▶ _PROVIDED PASSAGE_:

• • •

2. The battery of claim 1, wherein the cathode includes phenol
formaldehyde in a range of 0.1% to 10% by weight.
3. The battery of claim 1, wherein the anode is comprised of
graphite, and includes phenol formaldehyde at 8% by weight as a
binder.
4. The battery of claim 1, wherein the anode further includes
polyvinylidene fluoride (PVDF).
5. The battery of claim 4, wherein the anode includes phenol
formaldehyde at 6.5% by weight and polyvinylidene fluoride at 1.5%
by weight.
6. The battery of claim 4, wherein the anode includes phenol
formaldehyde at 5% by weight and polyvinylidene fluoride at 3% by
weight.
Description
CROSS-REFERENCE TO RELATED APPLICATIONS
[0001] This application claims priority from U.S. Provisional
Application Ser. No. 60/182,080, filed Feb. 11, 2000, the
disclosures of which, including all attached documents and
appendices, are incorporated by reference in their entirety for all
purposes.
TECHNICAL FIELD
[0002] This invention relates generally to rechargeable batteries
and their construction. More particularly, the present invention
relates to a composition for an electrode of a lithium-ion battery
that has a low exothermic reaction to create a more reliable Li-ion
battery.
BACKGROUND
[0003] As the term is used in electrochemistry, a battery is any of
a class of devices that convert chemical energy directly into
electrical energy. The mechanism by which a battery generates an
electric current involves the arrangement of constituent chemicals
in such a manner that electrons are released from one part of the
battery and made to flow through an external circuit to another
part. The part of the battery at which the electrons are released
to the circuit is called the anode, or the negative electrode, and
the part of the battery that receives the electrons from the
circuit is known as the cathode, or the positive electrode. Some
batteries, known as "rechargeable" batteries, are constructed such
that a reverse current applied to the electrodes causes the battery
to recharge and hold a new capacity to discharge.
[0004] One of the most common rechargeable batteries is a
lithium-ion battery. Conventional negative electrodes (or anodes)
in rechargeable Li-ion batteries contain active conductive
materials such as hard carbons, graphite, or MCMB, with
polyvinylidene fluoride (PVDF) as a "binder" material.
[0005] The electrochemical reaction in a Li-ion battery is
exothermic and thus the battery generates heat in both the charge
and discharge cycle. Further, significant exothermic heat
generation occurs in the Li-ion battery under abusive conditions,
such as a short circuit, overcharging, over-discharging, and
operation at high temperatures. The exothermic heat generation is
attributed to a combination of effects including the reaction of
the PVDF in the electrodes with "lithiated" carbon, reaction of
electrolyte with oxygen liberated due to decomposition of positive
electrode (cathode) material, and breakdown of the electrodes
passivation layers. Insufficient heat dissipation in the Li-ion
battery can compromise the performance of the battery and may
result in the release of combustible gasses at high temperatures,
known as "thermal runaway".
[0006] Accordingly, the minimization of the exothermic heat
generation from the electrochemical operation of the Li-ion battery
is desirable because increasing the reliability of the battery
decreases the likelihood that the battery will suffer from thermal
runaway and rupture. It is thus to the provision of such a battery
having an electrode composition that has minimal exothermic heat
generation during electrical charge and discharge of the battery
that the present invention is primarily directed.

• • •

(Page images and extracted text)
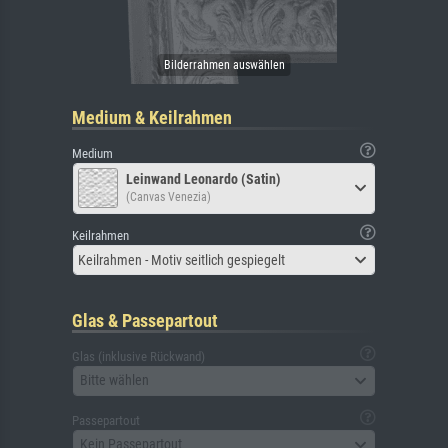
Medium & Keilrahmen
Medium
Leinwand Leonardo (Satin)
(Canvas Venezia)
Keilrahmen
Keilrahmen - Motiv seitlich gespiegelt
Glas & Passepartout
Glas (inklusive Rückwand)
Bitte wählen
Passepartout
Kein Passepartout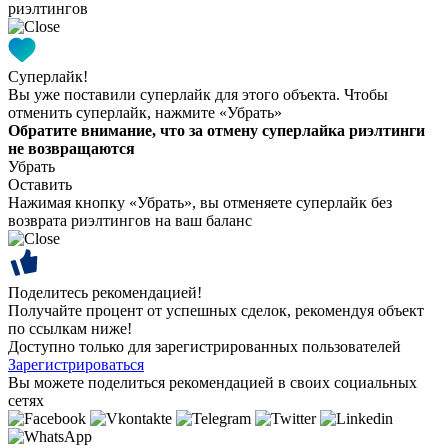
риэлтингов
Суперлайк!
Вы уже поставили суперлайк для этого объекта. Чтобы
отменить суперлайк, нажмите «Убрать»
Обратите внимание, что за отмену суперлайка риэлтинги
не возвращаются
Убрать
Оставить
Нажимая кнопку «Убрать», вы отменяете суперлайк без
возврата риэлтингов на ваш баланс
Поделитесь рекомендацией!
Получайте процент от успешных сделок, рекомендуя объект
по ссылкам ниже!
Доступно только для зарегистрированных пользователей
Зарегистрироваться
Вы можете поделиться рекомендацией в своих социальных
сетях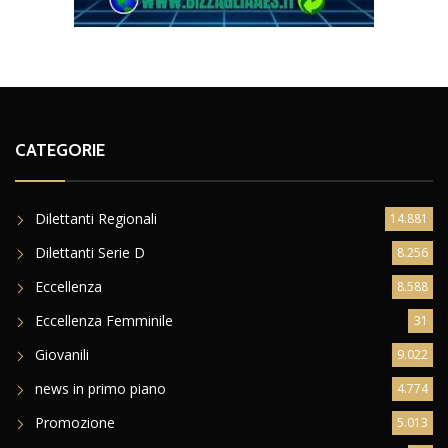
CATEGORIE
Dilettanti Regionali
14.881
Dilettanti Serie D
8.256
Eccellenza
8.588
Eccellenza Femminile
31
Giovanili
9.022
news in primo piano
4.774
Promozione
5.013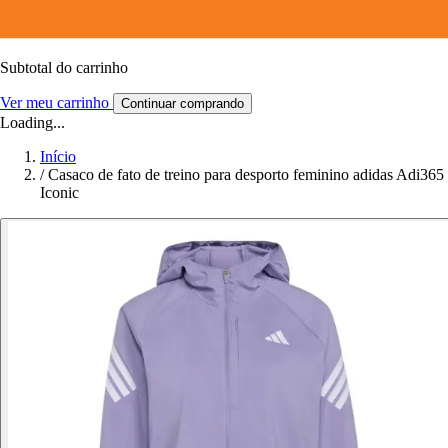
Subtotal do carrinho
Ver meu carrinho
Continuar comprando
Loading...
Início
/
Casaco de fato de treino para desporto feminino adidas Adi365
Iconic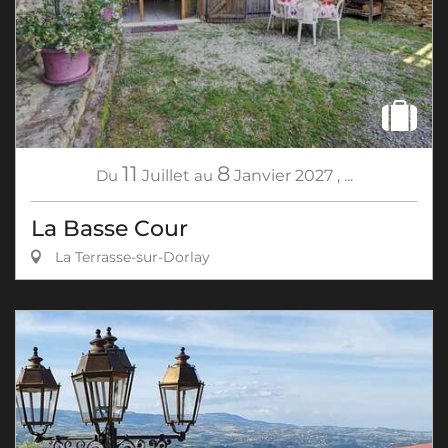
11
8
Du
Juillet
au
Janvier
2027
,
...
La Basse Cour
La Terrasse-sur-Dorlay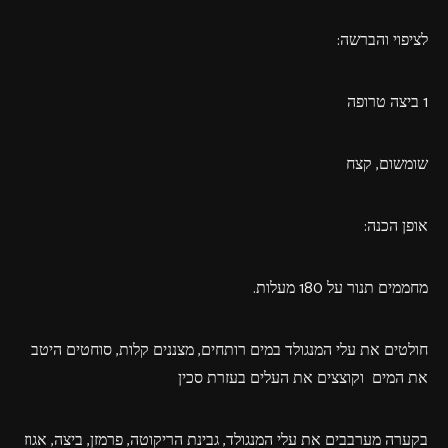
לציפוי והברשה:
1 ביצה טרופה
שומשום, קצח
אופן הכנה:
מחממים תנור על 180 מעלות.
חולטים את עלי המנגולד במים רותחים, מצננים קלות, סוחטים היטב
את המים וקוצצים את העלים בעזרת סכין
בקערה מערבבים את עלי המנגולד, גבינת הריקוטה, פרמזן, ביצה, אגוז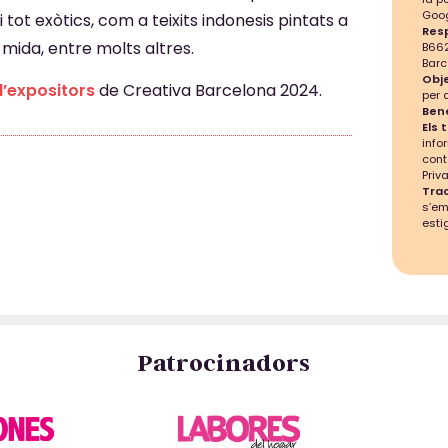
Goog
tot exòtics, com a teixits indonesis pintats a
Res
 mida, entre molts altres.
B662
Barc
Obje
 d’expositors
de Creativa Barcelona 2024.
per 
Bene
Els 
info
cont
Priva
Tra
s’e
esti
Patrocinadors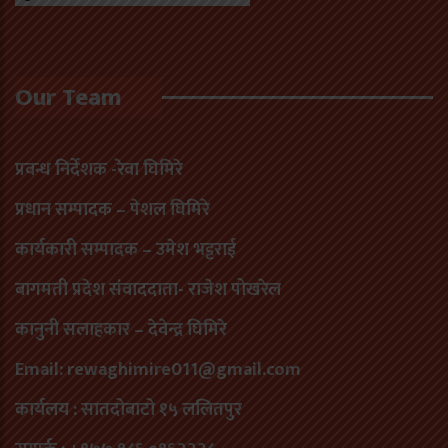
Our Team
प्रवन्ध निर्देशक -रेवा घिमिरे
प्रधान सम्पादक – पेशल घिमिरे
कार्यकारी सम्पादक – उमेश भट्टराई
बागमती प्रदेश संवाददाता- राजेश पोखरेल
कानुनी सलाहकार – देवेन्द्र घिमिरे
Email: rewaghimire011@gmail.com
कार्यलय : सातदोबाटो १५ ललितपुर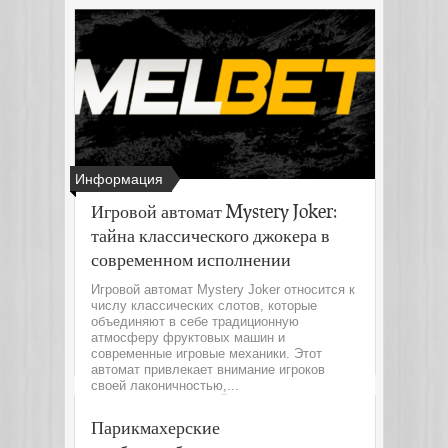
Информация
Игровой автомат Mystery Joker:
тайна классического джокера в
современном исполнении
Игровой автомат Mystery Joker относится к
числу классических слотов, которые
объединяют в себе традиционную
атмосферу фруктовых машин и
современные игровые механики. Этот
автомат привлекает внимание игроков
своей лаконичностью,...
Читать далее
Парикмахерские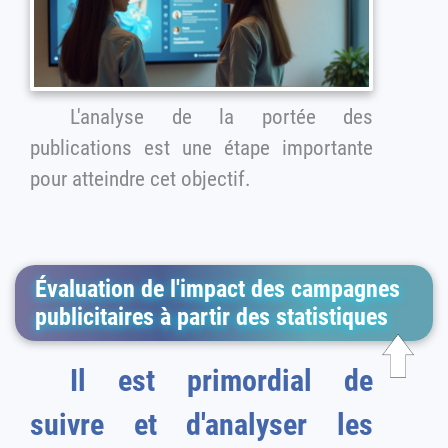
L'analyse de la portée des
publications est une étape importante
pour atteindre cet objectif.
Évaluation de l'impact des campagnes
publicitaires à partir des statistiques
Il est primordial de
suivre et d'analyser les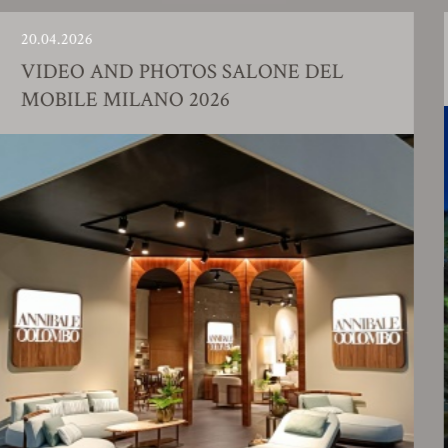
026
23.01.20
O AND PHOTOS SALONE DEL
FACT
LE MILANO 2026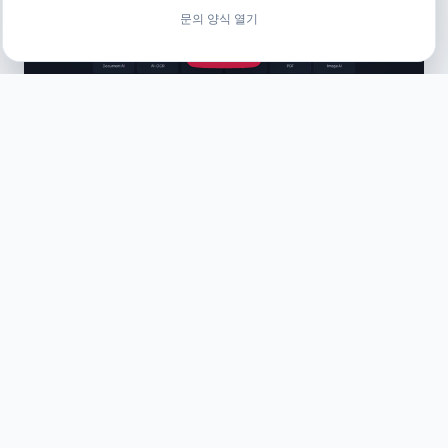
문의 양식 열기
YouTube 비디오 로드
GitHub
YouTube
X
TikTok
Facebook
LinkedIn
AI-DMS
솔루션
AI-DMS
의료 및 제약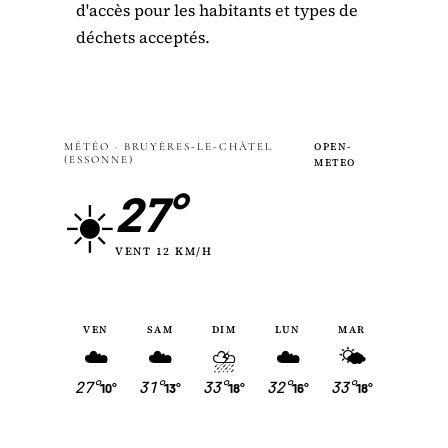
d'accès pour les habitants et types de
déchets acceptés.
MÉTÉO · BRUYÈRES-LE-CHÂTEL
OPEN-
(ESSONNE)
METEO
27°
☀️
VENT 12 KM/H
VEN
SAM
DIM
LUN
MAR
☁️
☁️
⛈
☁️
🌤
27°
31°
33°
32°
33°
10°
13°
18°
16°
18°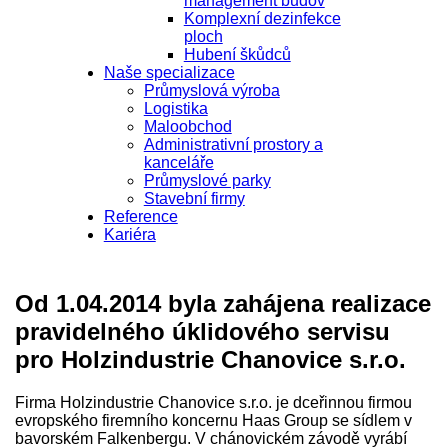
management budov
Komplexní dezinfekce
ploch
Hubení škůdců
Naše specializace
Průmyslová výroba
Logistika
Maloobchod
Administrativní prostory a
kanceláře
Průmyslové parky
Stavební firmy
Reference
Kariéra
Od 1.04.2014 byla zahájena realizace
pravidelného úklidového servisu
pro Holzindustrie Chanovice s.r.o.
Firma Holzindustrie Chanovice s.r.o. je dceřinnou firmou
evropského firemního koncernu Haas Group se sídlem v
bavorském Falkenbergu. V chánovickém závodě vyrábí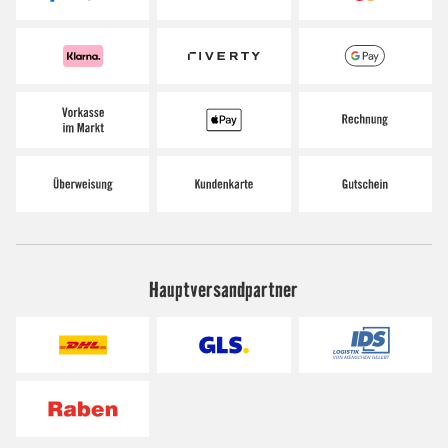
Hauptversandpartner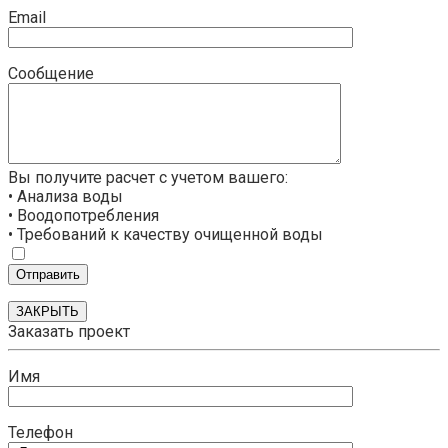
Email
Сообщение
Вы получите расчет с учетом вашего:
• Анализа воды
• Воодопотребления
• Требований к качеству очищенной воды
ЗАКРЫТЬ
Заказать проект
Имя
Телефон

• • •

▶ _REQUEST A_: According to the battery patent excerpt, what binder material do conventional anodes in rechargeable Li-ion batteries use?
▶ _REQUEST B_: Decide whether each statement agrees with the battery patent excerpt: (i) The provisional application was filed on Feb. 11, 2000. (ii) The part of the battery that receives electrons from the circuit is called the anode. (iii) In claim 6, the anode includes phenol formaldehyde at 5% by weight.
▶ _REQUEST C_: Please reproduce the stretch of the battery patent excerpt from "2. The battery" through "polyvinylidene fluoride (PVDF).".

▶ _EXERCISE OUTPUT A_: Polyvinylidene fluoride (PVDF).

▶ _EXERCISE OUTPUT B_:
(i) Yes: "filed Feb. 11, 2000"
(ii) No: "the part of the battery that receives the electrons from the circuit is known as the cathode, or the positive electrode"
(iii) Yes: "wherein the anode includes phenol formaldehyde at 5% by weight"

▶ _EXERCISE OUTPUT C_:
2. The battery of claim 1, wherein the cathode includes phenol
formaldehyde in a range of 0.1% to 10% by weight.
3. The battery of claim 1, wherein the anode is comprised of
graphite, and includes phenol formaldehyde at 8% by weight as a
binder.
4. The battery of claim 1, wherein the anode further includes
polyvinylidene fluoride (PVDF).